I found this small journal in a local thrift shop for fifty cents. On first glance, I was drawn to the cover. Memorandum Book with an illustration of a beaver on the cover, and the label affixed with the word “gardening” neatly printed in all capital letters. I supposed the beaver was meant as a play on the old adage, “busy as a beaver.”
And then to the size, just right for a shirt pocket or purse, roughly 3.5 x 6 inches.
And then to the pages inside. Four pages of neatly typed notes on “Modern Ways to Ease Chores of Rose Slips,” dated June 28, 1959.

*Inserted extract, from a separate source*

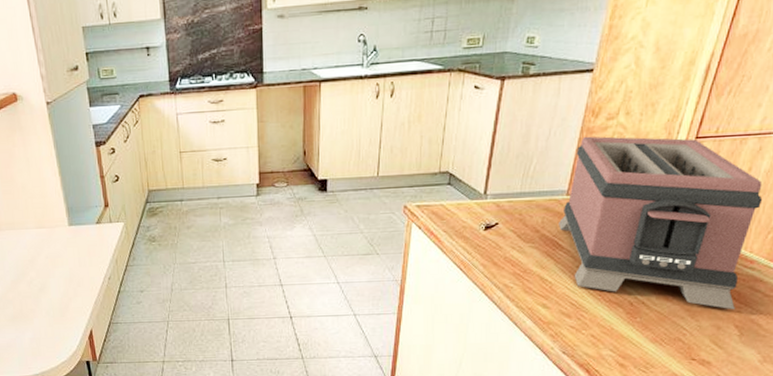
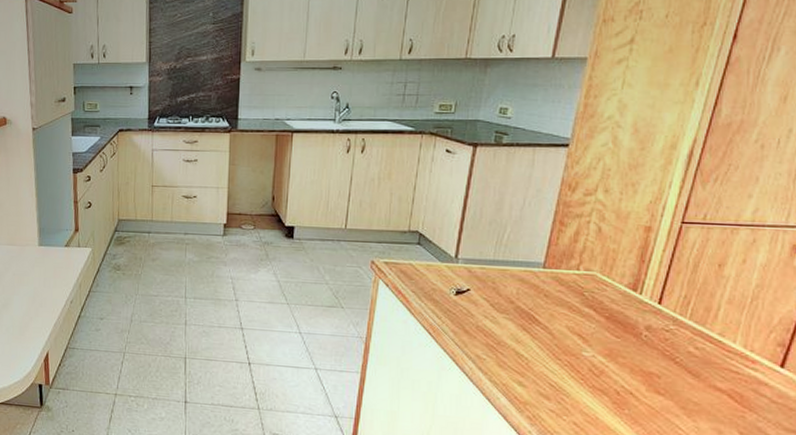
toaster: present [559,136,763,310] -> none [535,209,761,414]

The year before I was born.
It takes a special kind of person to type notes on gardening and affix them to the pages of a notebook. My husband wondered why the person didn’t just jot notes in longhand on the pages. He wondered this because he is not like me. I understand this gardener, or at least, I think I do.
For this gardener, the passion is consuming and she wants to know all there is to know about roses and how to start “rose slips” from cuttings. She has drawn a careful diagram in the margins of her potted plant with parts labeled, including layers of sand and organic material and even the drainage hole in the pot. She is thorough and she has set out to master her craft, and I would wager she has a vision of her garden as art. On the next page, there is a newspaper clipping from a gardening column.
Q. When is the best time to take rose cuttings? L. A.
A. From mid-June on. The best cuttings are the ends of stems which have just borne flowers.
And after this page, there are no more entries.
Perhaps she was like me and the burden she placed upon herself to type these entries and to master her craft became too heavy.
I hope she put the journal down and went out into the garden and sat doing nothing much at all.
I hope she tended her rose slips and shared roses with friends.
I hope she gathered roses for a vase and let them wilt and drop petals over her kitchen table.
I hope she made potpourri of roses and lavender and inhaled the sweet fragrance with great satisfaction.